My Back, My Wheel and My Will
Theaster Gates
My Back, My Wheel and My Will
3 September – 2 November 2013
‘I leverage artistic moments to effect real change.’
White Cube presented two exhibitions by American artist and social activist Theaster Gates that ran concurrently at the White Cube Hong Kong and White Cube São Paulo galleries.
Gates' work, which attempts to catalyse social and economic change through direct artistic agency, bridges the gap between art and life. These exhibitions connected two sites, two cities and two continents through a series of artworks that reflect on the poetics of repurposed and salvaged materials.
White Cube presented two exhibitions by American artist and social activist Theaster Gates that ran concurrently at the White Cube Hong Kong and White Cube São Paulo galleries.
Gates' work, which attempts to catalyse social and economic change through direct artistic agency, bridges the gap between art and life.

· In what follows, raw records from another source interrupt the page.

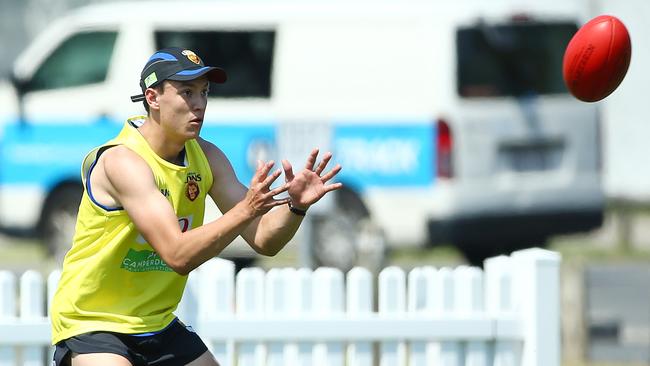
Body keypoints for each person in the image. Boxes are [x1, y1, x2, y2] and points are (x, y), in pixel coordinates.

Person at [49, 47, 342, 366]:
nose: (199, 104)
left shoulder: (207, 157)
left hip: (156, 324)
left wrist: (296, 207)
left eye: (204, 93)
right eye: (187, 92)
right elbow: (177, 254)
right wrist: (247, 209)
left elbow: (265, 239)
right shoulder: (123, 162)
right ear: (153, 97)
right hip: (94, 323)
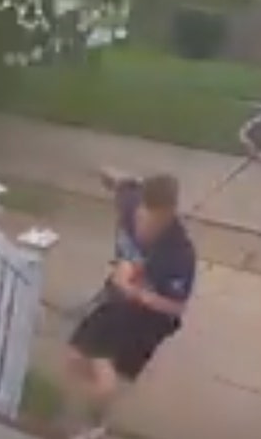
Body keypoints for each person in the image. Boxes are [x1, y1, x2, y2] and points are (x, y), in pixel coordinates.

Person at [66, 170, 197, 439]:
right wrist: (110, 176)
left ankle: (94, 427)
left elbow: (176, 308)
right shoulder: (130, 202)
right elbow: (123, 184)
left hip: (151, 318)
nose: (146, 228)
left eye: (155, 224)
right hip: (117, 298)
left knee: (106, 380)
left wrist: (139, 293)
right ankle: (100, 405)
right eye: (143, 219)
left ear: (169, 214)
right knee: (75, 358)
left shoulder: (180, 253)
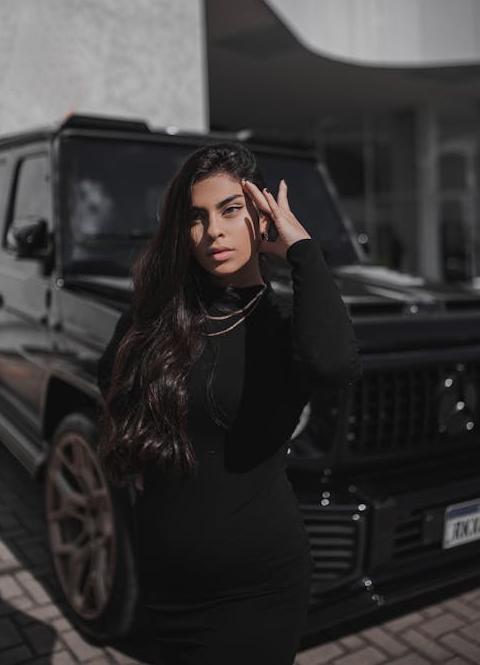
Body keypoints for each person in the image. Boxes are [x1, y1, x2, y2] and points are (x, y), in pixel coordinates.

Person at [96, 143, 362, 665]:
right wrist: (135, 462)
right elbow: (113, 381)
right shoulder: (160, 318)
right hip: (165, 585)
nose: (213, 230)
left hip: (254, 590)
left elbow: (333, 364)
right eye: (196, 217)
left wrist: (301, 249)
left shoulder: (282, 326)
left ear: (260, 216)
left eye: (230, 210)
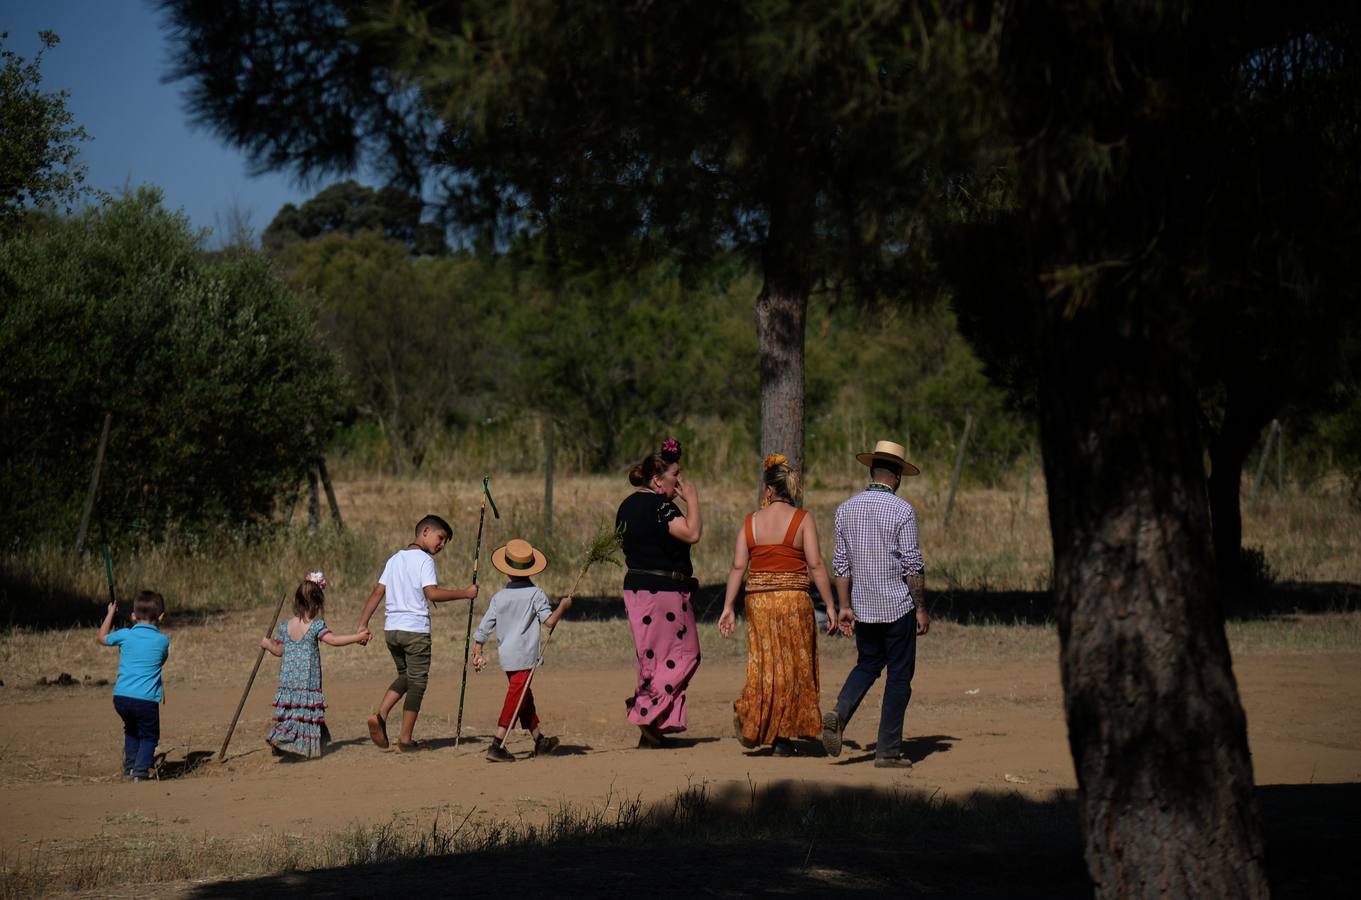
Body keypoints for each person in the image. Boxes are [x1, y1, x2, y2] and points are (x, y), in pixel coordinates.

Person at [719, 453, 837, 756]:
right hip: (793, 600)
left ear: (769, 491)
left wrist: (728, 607)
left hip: (758, 600)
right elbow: (816, 564)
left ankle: (753, 720)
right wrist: (831, 605)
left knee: (764, 665)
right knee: (794, 666)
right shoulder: (803, 519)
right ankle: (784, 736)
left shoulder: (752, 521)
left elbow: (737, 567)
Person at [822, 440, 929, 769]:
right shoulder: (902, 510)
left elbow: (841, 566)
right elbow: (912, 566)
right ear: (896, 477)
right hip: (897, 605)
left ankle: (841, 711)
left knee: (868, 664)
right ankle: (887, 750)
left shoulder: (845, 509)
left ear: (872, 471)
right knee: (899, 676)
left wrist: (844, 606)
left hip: (863, 606)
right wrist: (921, 607)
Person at [357, 514, 479, 751]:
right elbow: (431, 594)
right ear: (425, 531)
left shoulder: (393, 560)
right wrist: (465, 593)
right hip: (415, 632)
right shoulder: (424, 561)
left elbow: (376, 593)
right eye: (440, 537)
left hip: (392, 631)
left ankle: (380, 716)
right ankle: (405, 740)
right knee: (418, 683)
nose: (441, 545)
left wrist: (363, 624)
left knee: (406, 676)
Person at [615, 437, 702, 747]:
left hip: (636, 589)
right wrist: (692, 500)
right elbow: (691, 534)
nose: (680, 480)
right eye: (675, 474)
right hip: (663, 590)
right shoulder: (661, 506)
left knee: (650, 659)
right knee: (687, 655)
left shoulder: (626, 506)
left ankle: (653, 730)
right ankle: (645, 710)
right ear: (657, 480)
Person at [470, 539, 572, 762]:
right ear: (531, 568)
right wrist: (563, 607)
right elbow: (549, 622)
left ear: (507, 571)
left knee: (524, 696)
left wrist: (477, 647)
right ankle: (497, 743)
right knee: (517, 696)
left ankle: (539, 740)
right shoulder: (536, 594)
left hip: (507, 656)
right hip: (525, 655)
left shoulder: (499, 597)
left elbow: (485, 625)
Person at [260, 572, 371, 759]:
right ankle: (290, 743)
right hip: (307, 681)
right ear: (317, 604)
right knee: (305, 713)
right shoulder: (316, 625)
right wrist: (358, 637)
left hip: (288, 681)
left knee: (292, 712)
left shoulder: (285, 626)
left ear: (297, 602)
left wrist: (267, 644)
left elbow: (279, 651)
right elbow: (334, 640)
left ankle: (294, 738)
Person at [97, 589, 170, 781]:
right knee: (149, 736)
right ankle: (140, 771)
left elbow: (102, 638)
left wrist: (110, 613)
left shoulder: (124, 635)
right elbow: (161, 660)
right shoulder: (163, 640)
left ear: (133, 616)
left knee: (131, 730)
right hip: (145, 700)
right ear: (161, 616)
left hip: (121, 697)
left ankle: (130, 767)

These exhibitions connected two sites, two cities and two continents through a series of artworks that reflect on the poetics of repurposed and salvaged materials.
The work in both exhibitions, which included installation, sculpture and two-dimensional objects, will bring together artworks and materials gathered from Gates’ earlier project entitled 12 Ballads for Huguenot House, realised for dOCUMENTA (13) in Kassel, Germany in 2012. This project, which for Gates was a way to ‘conflate a German past with a black present’, involved the occupancy and restoration of an historic house in the centre of Kassel with materials that the artist had, in turn, stripped from a house located at 6901 South Dorchester Avenue, as part of the ongoing renovation of the neighbourhood in the South Side of Chicago where he lives and works. Elements such as the front door of 6901 South Dorchester Avenue as well as much of its 'guts' or interior were shipped to Germany. The result was a startling and poetic cross-fertilisation of materials and ideals, in effect linking the spirit of each building, both of which had been abandoned, albeit for different reasons – one due to war and religious persecution, the other due to urban blight. The two buildings were united through the idea of appropriating space and rescued from dereliction through a connected occupancy.

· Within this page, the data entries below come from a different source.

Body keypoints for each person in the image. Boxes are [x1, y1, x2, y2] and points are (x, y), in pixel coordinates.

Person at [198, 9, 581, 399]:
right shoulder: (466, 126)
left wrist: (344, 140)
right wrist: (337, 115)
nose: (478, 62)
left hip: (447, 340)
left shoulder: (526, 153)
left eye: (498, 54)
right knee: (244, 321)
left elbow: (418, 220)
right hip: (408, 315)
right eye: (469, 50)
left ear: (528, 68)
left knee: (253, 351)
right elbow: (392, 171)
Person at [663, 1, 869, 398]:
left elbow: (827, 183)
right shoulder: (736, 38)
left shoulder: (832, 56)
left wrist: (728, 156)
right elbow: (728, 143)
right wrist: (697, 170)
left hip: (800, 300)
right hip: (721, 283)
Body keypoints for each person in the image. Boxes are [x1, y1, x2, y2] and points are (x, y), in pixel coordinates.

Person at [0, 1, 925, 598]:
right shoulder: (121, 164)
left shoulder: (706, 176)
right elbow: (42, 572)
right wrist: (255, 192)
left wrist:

At the centre of both of these exhibitions were two migration rickshaws, custom-built trolley sculptures which include elements such as wooden blocks covered with wallpaper salvaged from the house, bed rolls and wooden planks. The sculptures were inspired by Gates' recent visit to Port au Prince in Haiti and Guadalajara, Mexico where the popular use of hand-built, rudimentary trolleys, fashioned out of old bits of wood and used car tyres to transport goods and belongings is strikingly noticeable. The trolleys, which function as metaphors of forced migration, also make reference to the Huguenots themselves, who were victims of religious persecution and were expelled from their homes having to bundle up their possessions and move on.

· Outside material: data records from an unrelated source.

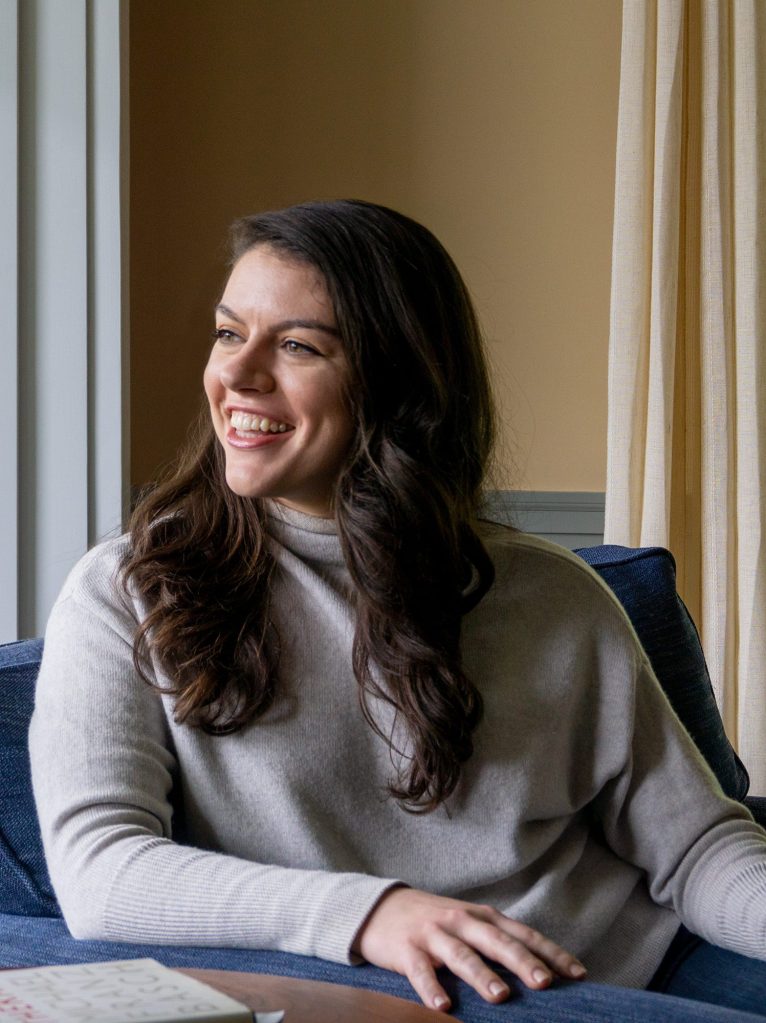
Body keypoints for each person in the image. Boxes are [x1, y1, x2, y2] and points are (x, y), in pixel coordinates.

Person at [29, 200, 766, 1022]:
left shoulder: (557, 598)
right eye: (229, 333)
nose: (236, 374)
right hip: (393, 986)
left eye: (298, 346)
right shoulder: (129, 590)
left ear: (400, 379)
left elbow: (697, 847)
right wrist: (372, 912)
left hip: (623, 964)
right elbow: (100, 871)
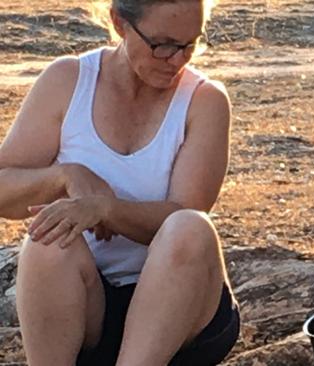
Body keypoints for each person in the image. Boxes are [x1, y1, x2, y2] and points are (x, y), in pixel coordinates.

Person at [0, 0, 239, 365]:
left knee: (190, 227)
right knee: (46, 240)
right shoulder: (67, 81)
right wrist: (65, 177)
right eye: (163, 44)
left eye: (190, 44)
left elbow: (184, 215)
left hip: (181, 304)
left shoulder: (204, 101)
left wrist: (107, 210)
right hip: (88, 304)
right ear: (119, 23)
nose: (178, 60)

In both the tar pictures and shoe shine sculptures, Gates again references aspects of labour, class division and race. Constructed out of recycled wood, these enlarged, throne-like shoe shine stands appear as both scaffold and monument and make clear and emphatic the role of server and served. Other works continue Gates’ investigation into political themes including new 'strata' pieces, featuring decommissioned fire hoses stacked in rough, wooden box frames. While colourful and abstract, these works remind us of both the ongoing struggle for civil rights in America as well as the specific episode of the hosing of peaceful demonstrators in Birmingham, Alabama in 1963. Other elements, such as a chalkboard, globe and chairs recovered from the derelict Crispus Attucks Elementary school in Chicago, reflect visible traces of past histories and act as stand-ins for other stories and communities that have now disappeared.
As curator Michael Darling has noted, Gates is one of the few contemporary artists whose works moves beyond detached commentary and into the realm of action. He writes: ‘Social, cultural, economic, artistic, urbanistic, and perhaps even spiritual, the expansive and difficult-to-define practice Gates has developed over the past several years has found unique form and has come to masterful fruition.’